## WHAT IS NEEDED
List every finished Berlanga film that the text on Berlanga names by title, leaving out any project that was never filmed.

━━ GIVEN TEXT

A fierce perfectionist, Berlanga always felt close to his most unsuccessful characters. “He was never satisfied with anything he did,” continues José Luis García-Berlanga. “He would eat up every day until the end. ‘I’m sure there’s room for improvement,’ he would say. He complained a lot about the endings of his films, even though they were great. The one that stuck in his heart the most was the ending of Los jueves, milagro. We know that the censors changed it and that Jorge Grao finished it, but we’ve never managed to find out exactly what they modified. He even asked not to sign off the film. In the Filmoteca Española archive there are loads of letters he wrote to his academic friends who were pro-Franco, in which he pointed out that it was unacceptable.”
Be that as it may, his way of seeing and living reality transcended his cinematic universe to such an extent that the Royal Spanish Academy (RAE) even included the word berlanguiano (Berlanguian) in its dictionary. “There’s no rule for something to be berlanguiano,” says his son. “What it does have is a virtue, that you see something and immediately recognise it as such.”
Although it was a mission impossible for Sol Carnicero, in the exhibition they have tried to explain it. “In fact, there’s a space in which some people try to define it, and we’ve never reached an agreement. For me, it’s something that seems absurd, that is completely incomprehensible, but at the same time is real. And then we realise that the incomprehensible and the absurd is what we’re living every day.”
Berlanga made his last film, Paris-Tombouctou, in 1999. In 2008, he deposited in the Caja de las Letras at the Instituto Cervantes the unpublished text of ¡Viva Rusia!, the project for the fourth film in the Leguineche family saga that he had written with his son Jorge, Rafael Azcona and Manuel Hidalgo. The hidden contents of that box, of which a reading performance will be made as an exclusive at CaixaForum València, were revealed with great anticipation on the filmmaker’s centenary in June 2021. Berlanga had been dead for more than a decade: he had passed away on 13 November 2010, at the age of 89.
After his death, we are left with his universe. An inspiring and timeless cinema, capable of reopening current debates with titles like Tamaño natural, in which he posed the love of a lonely man for a life-size doll, today perhaps a product of artificial intelligence; the problem of rent in El verdugo or the difficulties of making ends meet in Plácido. “And they weren’t happy nor did they live happily ever after”, as the director would say in La escopeta nacional, displaying that eternal semi-dramatic smile that his work has left us with. At least we will always have his films.

━━━━
━━ RECORDED INFORMATION

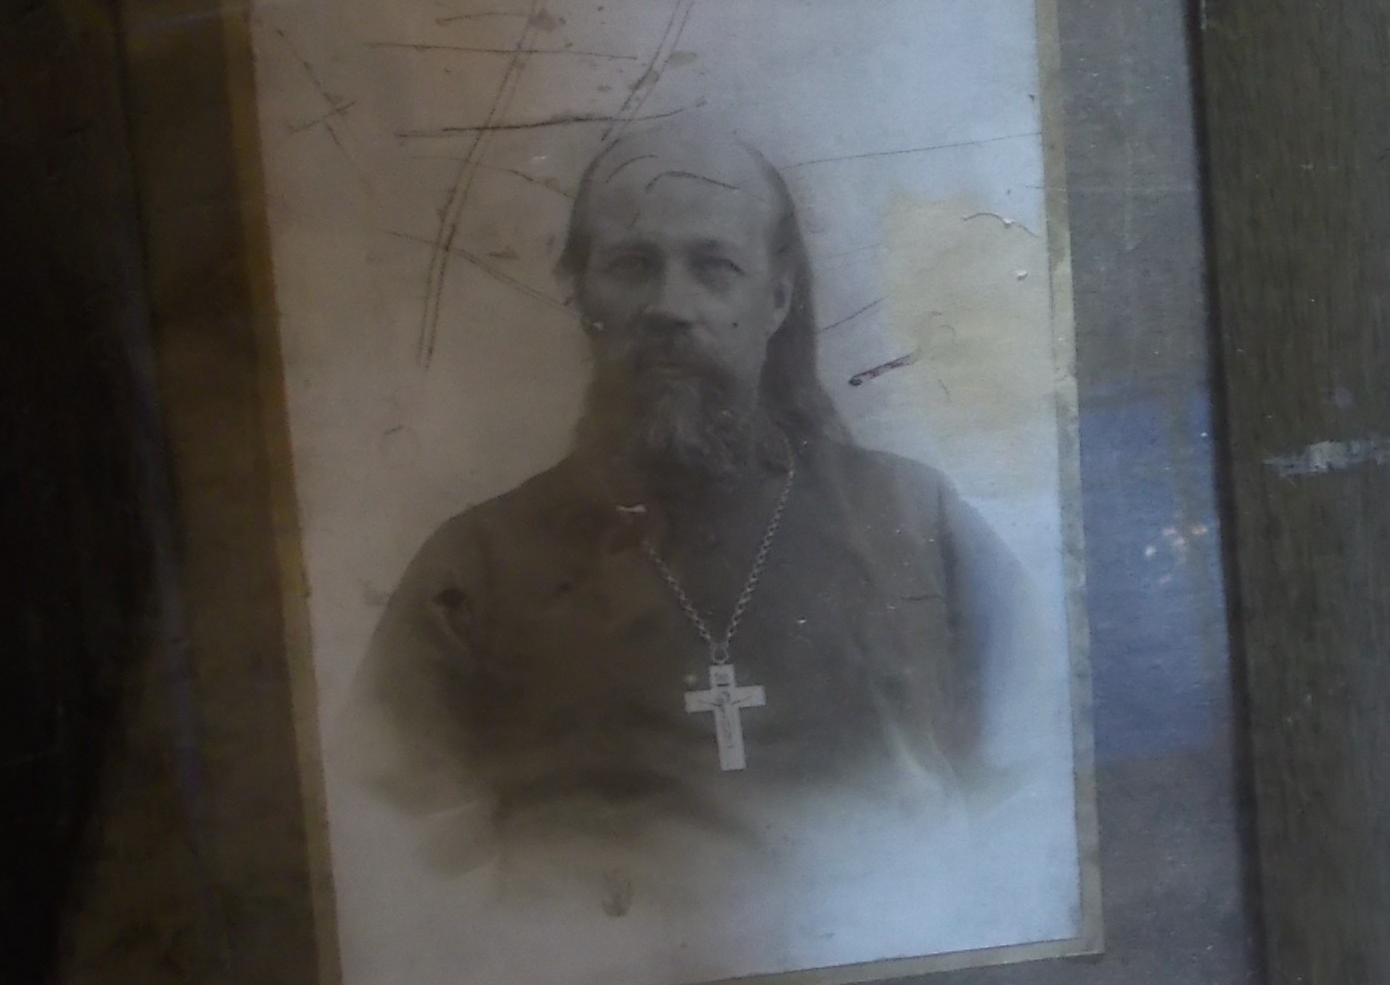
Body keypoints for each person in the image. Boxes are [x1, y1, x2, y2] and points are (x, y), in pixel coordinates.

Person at [358, 114, 1023, 850]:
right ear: (580, 295)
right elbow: (388, 849)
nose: (670, 307)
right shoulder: (473, 570)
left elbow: (1033, 803)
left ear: (777, 300)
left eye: (714, 267)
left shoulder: (916, 520)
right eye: (632, 266)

━━━━

## RESPONSE FOR THIS EXERCISE
Los jueves, milagro
Paris-Tombouctou
Tamaño natural
El verdugo
Plácido
La escopeta nacional